Solution 1
Do this:
r = patterns.select{|pattern| content =~ pattern}
Since the string is huge, it is better to implement this method on String
rather then on something else because passing a large argument seems to be slow.
class String
def filter_patterns patterns
patterns.select{|r| self =~ pattern}
end
end
and use it like:
content.filter_patterns(patterns)
Solution 2
it has restrictions that each regex does not include a named/numbered capture.
combined_regex = Regexp.new(patterns.map{|r| "(?=[.\n]*(#{r.source}))?"}.join)
content =~ combined_regex
The following part will have problem if the regex inside patterns
include a named/numbered capture. If there is a way to know for each regex how many potential captures there are, then it will solve the problem.
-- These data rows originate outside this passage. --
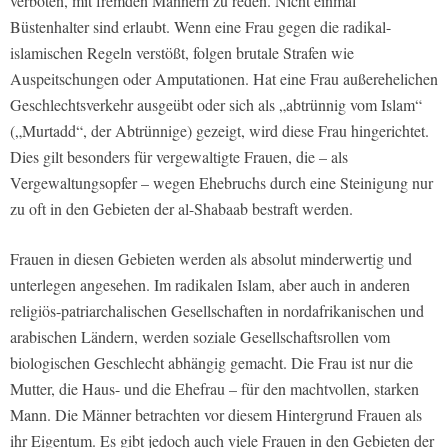
verboten, mit fremden Männern zu reden. Nicht einmal
Büstenhalter sind erlaubt. Wenn eine Frau gegen die radikal-
islamischen Regeln verstößt, folgen brutale Strafen wie
Auspeitschungen oder Amputationen. Hat eine Frau außerehelichen
Geschlechtsverkehr ausgeübt oder sich als „abtrünnig vom Islam“
(„Murtadd“, der Abtrünnige) gezeigt, wird diese Frau hingerichtet.
Dies gilt besonders für vergewaltigte Frauen, die – als
Vergewaltungsopfer – wegen Ehebruchs durch eine Steinigung nur
zu oft in den Gebieten der al-Shabaab bestraft werden.
Frauen in diesen Gebieten werden als absolut minderwertig und
unterlegen angesehen. Im radikalen Islam, aber auch in anderen
religiös-patriarchalischen Gesellschaften in nordafrikanischen und
arabischen Ländern, werden soziale Gesellschaftsrollen vom
biologischen Geschlecht abhängig gemacht. Die Frau ist nur die
Mutter, die Haus- und die Ehefrau – für den machtvollen, starken
Mann. Die Männer betrachten vor diesem Hintergrund Frauen als
ihr Eigentum. Es gibt jedoch auch viele Frauen in den Gebieten der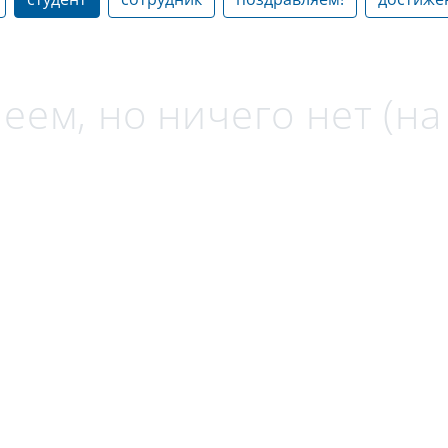
еем, но ничего нет (н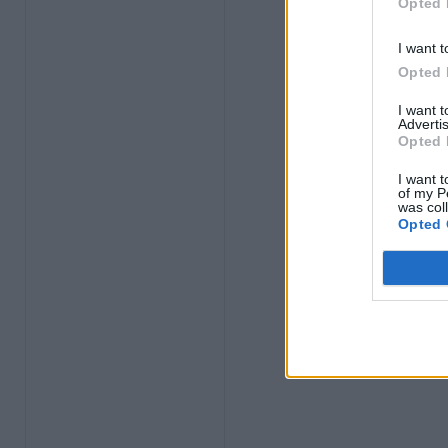
Opted 
I want t
Opted 
I want 
Advertis
Opted 
I want t
of my P
was col
Opted 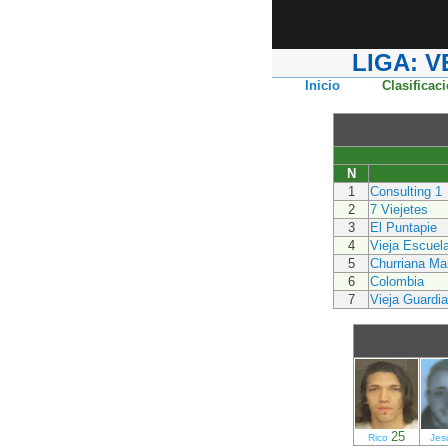
LIGA: 
Inicio
Clasificac
N
1
Consulting 1
2
7 Viejetes
3
El Puntapie
4
Vieja Escuel
5
Churriana Ma
6
Colombia
7
Vieja Guardia
25
Rico
Jes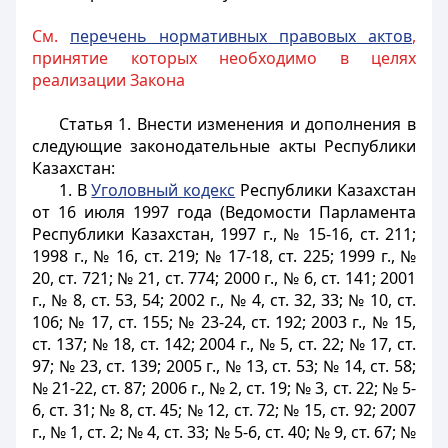
См.
перечень нормативных правовых актов
,
принятие которых необходимо в целях
реализации Закона
Статья 1.
Внести изменения и дополнения в
следующие законодательные акты Республики
Казахстан:
1. В
Уголовный кодекс
Республики Казахстан
от 16 июля 1997 года (Ведомости Парламента
Республики Казахстан, 1997 г., № 15-16, ст. 211;
1998 г., № 16, ст. 219; № 17-18, ст. 225; 1999 г., №
20, ст. 721; № 21, ст. 774; 2000 г., № 6, ст. 141; 2001
г., № 8, ст. 53, 54; 2002 г., № 4, ст. 32, 33; № 10, ст.
106; № 17, ст. 155; № 23-24, ст. 192; 2003 г., № 15,
ст. 137; № 18, ст. 142; 2004 г., № 5, ст. 22; № 17, ст.
97; № 23, ст. 139; 2005 г., № 13, ст. 53; № 14, ст. 58;
№ 21-22, ст. 87; 2006 г., № 2, ст. 19; № 3, ст. 22; № 5-
6, ст. 31; № 8, ст. 45; № 12, ст. 72; № 15, ст. 92; 2007
г., № 1, ст. 2; № 4, ст. 33; № 5-6, ст. 40; № 9, ст. 67; №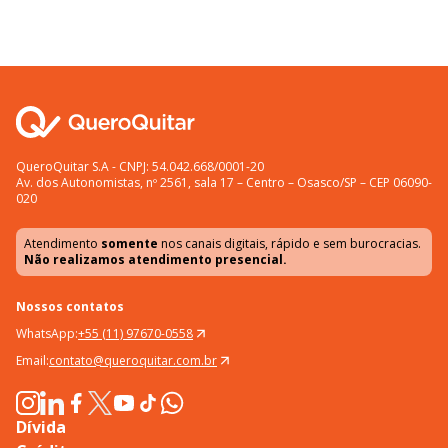
QueroQuitar S.A - CNPJ: 54.042.668/0001-20
Av. dos Autonomistas, nº 2561, sala 17 – Centro – Osasco/SP – CEP 06090-
020
Atendimento
somente
nos canais digitais, rápido e sem burocracias.
Não realizamos atendimento presencial.
Nossos contatos
WhatsApp:
+55 (11) 97670-0558
Email:
contato@queroquitar.com.br
Dívida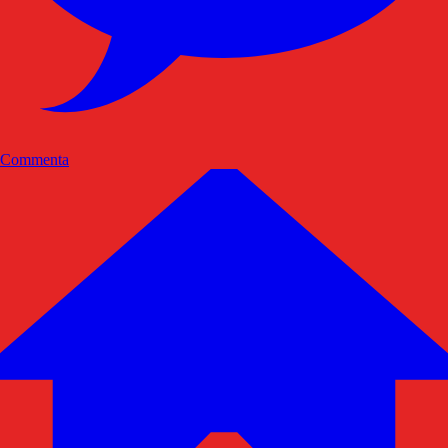
Commenta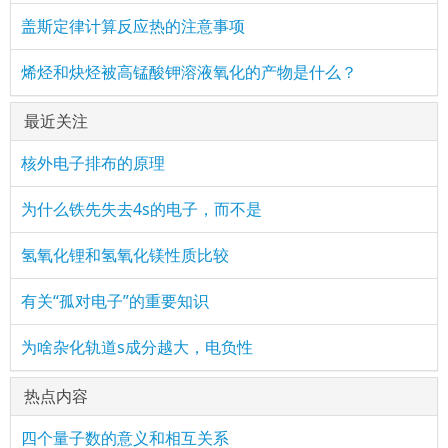
盖斯定律计算反应热的注意事项
烯烃和炔烃被高锰酸钾溶液氧化的产物是什么？
最近关注
核外电子排布的原理
为什么铁先失去4s的电子，而不是
氢氧化锂和氢氧化镁性质比较
有关“孤对电子”的重要知识
为啥杂化轨道s成分越大，电负性
热点内容
四个量子数的意义和相互关系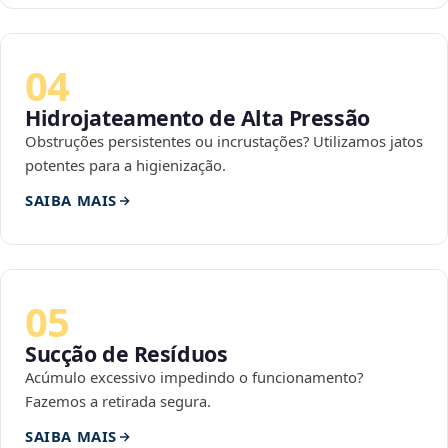
04
Hidrojateamento de Alta Pressão
Obstruções persistentes ou incrustações? Utilizamos jatos
potentes para a higienização.
SAIBA MAIS
05
Sucção de Resíduos
Acúmulo excessivo impedindo o funcionamento?
Fazemos a retirada segura.
SAIBA MAIS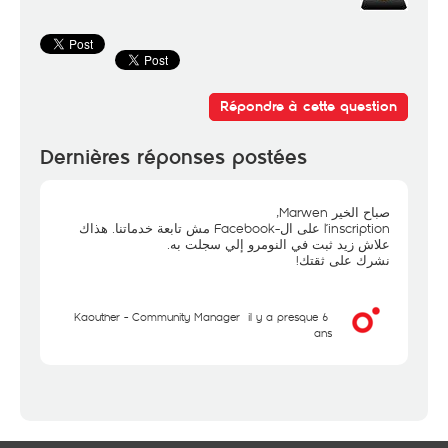
Répondre à cette question
Dernières réponses postées
صباح الخير Marwen,
l’inscription على ال-Facebook مش تابعة خدماتنا. هذاك
علاش زيد ثبت في النومرو إلي سجلت به.
نشرك على ثقتك!
Kaouther - Community Manager
il y a presque 6
ans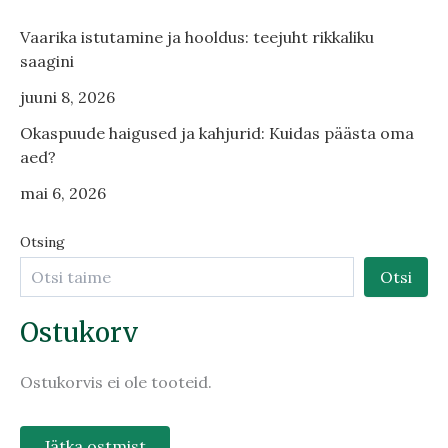
Vaarika istutamine ja hooldus: teejuht rikkaliku
saagini
juuni 8, 2026
Okaspuude haigused ja kahjurid: Kuidas päästa oma
aed?
mai 6, 2026
Otsing
Otsi
Ostukorv
Ostukorvis ei ole tooteid.
Jätka ostmist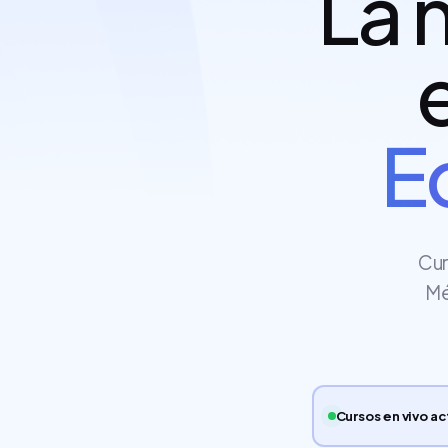
La 
E
Cur
Mé
Cursos en vivo a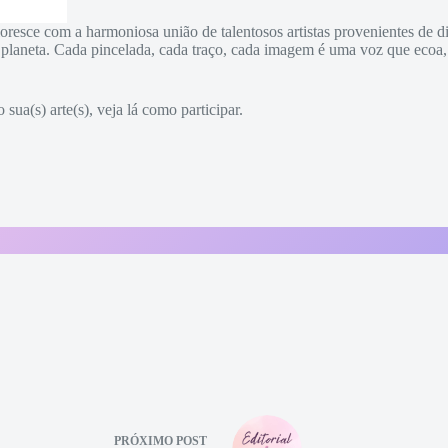
loresce com a harmoniosa união de talentosos artistas provenientes de d
 planeta. Cada pincelada, cada traço, cada imagem é uma voz que ecoa, 
ua(s) arte(s), veja lá como participar.
PRÓXIMO
POST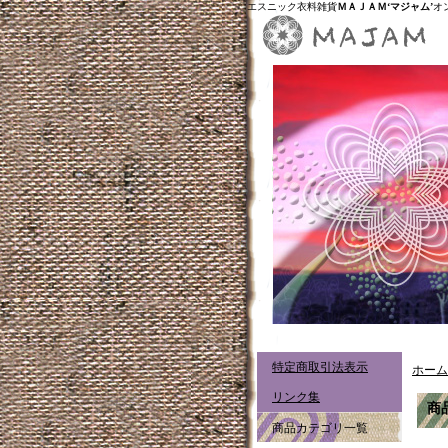
エスニック衣料雑貨
ＭＡＪＡＭ‘マジャム’
オ
特定商取引法表示
ホーム
リンク集
商
商品カテゴリ一覧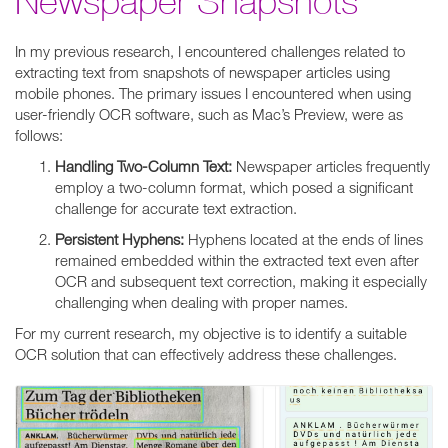
Newspaper Snapshots
In my previous research, I encountered challenges related to
extracting text from snapshots of newspaper articles using
mobile phones. The primary issues I encountered when using
user-friendly OCR software, such as Mac’s Preview, were as
follows:
Handling Two-Column Text:
Newspaper articles frequently
employ a two-column format, which posed a significant
challenge for accurate text extraction.
Persistent Hyphens:
Hyphens located at the ends of lines
remained embedded within the extracted text even after
OCR and subsequent text correction, making it especially
challenging when dealing with proper names.
For my current research, my objective is to identify a suitable
OCR solution that can effectively address these challenges.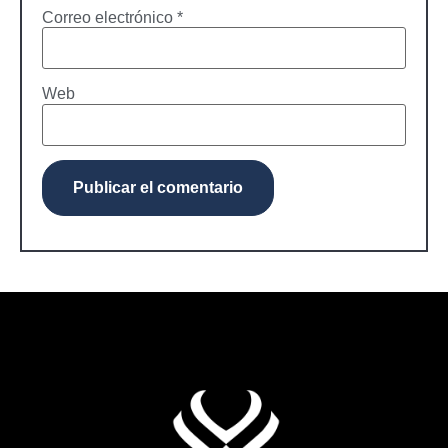
Correo electrónico
*
Web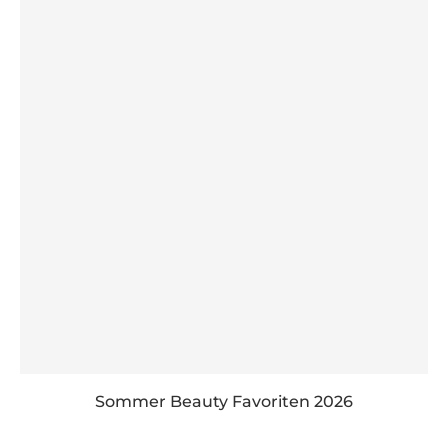
Sommer Beauty Favoriten 2026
r = patterns.select.with_index{|pattern, i| Regexp.last_match[i]}
Addition
Given:
dogs = {
'saluki' => 'Hounds',
'russian wolfhound' => 'Hounds',
'italian greyhound' => 'Hounds',
..
}
content = "Running in the fields at great speeds, the sleek saluki dog comes from..."
you can do this:
combined_regex =
Regexp.new(dogs.keys.map{|w| "(?=[.\n]*(#{w}))?"}.join, Regexp::IGNORECASE)
content =~ combined_regex
r = patterns.select.with_index{|pattern, i| Regexp.last_match[i]}
"This article talks about #{r.collect{|x| dogs[x]}.to_sentence}."
=> "This article talks about Hounds."
To avoid outputs like This article talks about Hounds, Hounds and Hounds.
, you might want to put uniq
in it.
"This article talks about #{r.uniq.collect{|x| dogs[x]}.to_sentence}."